Input records

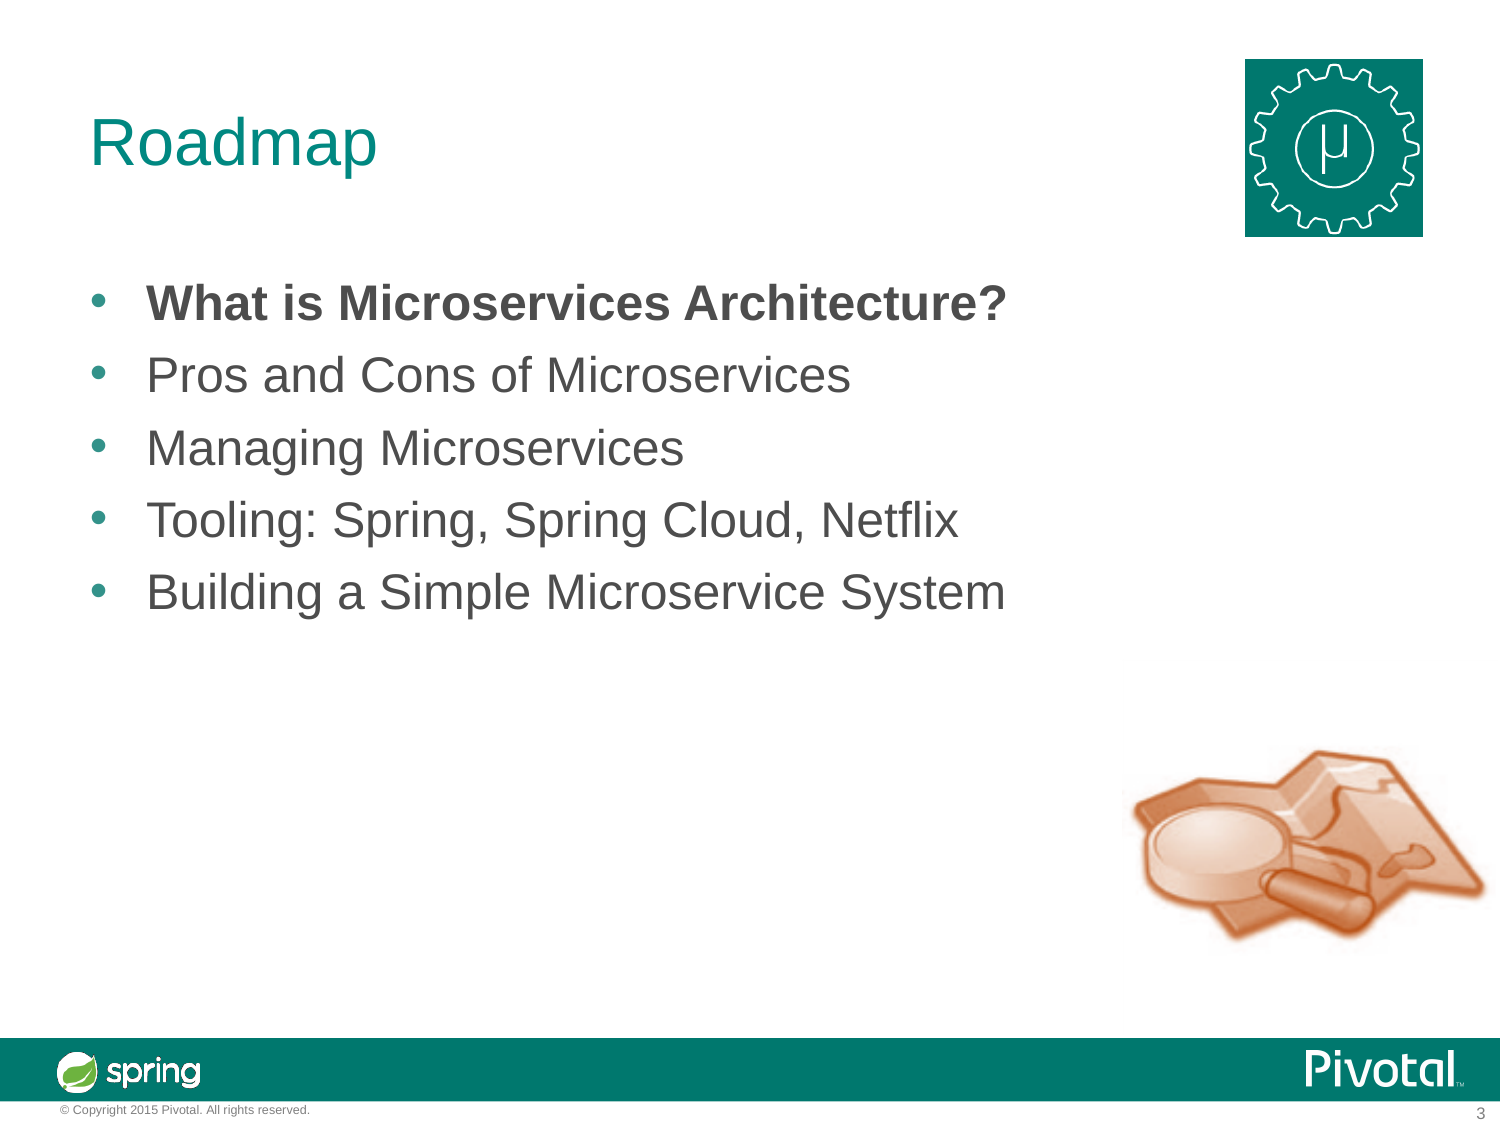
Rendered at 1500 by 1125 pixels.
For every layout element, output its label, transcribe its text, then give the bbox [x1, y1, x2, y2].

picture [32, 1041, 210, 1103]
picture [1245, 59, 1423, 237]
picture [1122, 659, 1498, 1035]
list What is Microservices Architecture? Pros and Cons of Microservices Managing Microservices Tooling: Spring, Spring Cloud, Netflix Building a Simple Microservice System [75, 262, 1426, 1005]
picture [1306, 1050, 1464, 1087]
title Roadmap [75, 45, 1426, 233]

Required task
Update the records with every "transcribe" changed to "copy out" and all else kept the same. Leave the pictures out of your answer.

Full answer
Rendered at 1500 by 1125 pixels.
For every layout element, output its label, copy out its text, then give the bbox [x1, y1, x2, y2].

picture [32, 1041, 210, 1103]
picture [1245, 59, 1423, 237]
picture [1122, 659, 1498, 1035]
list What is Microservices Architecture? Pros and Cons of Microservices Managing Microservices Tooling: Spring, Spring Cloud, Netflix Building a Simple Microservice System [75, 262, 1426, 1005]
picture [1306, 1050, 1464, 1087]
title Roadmap [75, 45, 1426, 233]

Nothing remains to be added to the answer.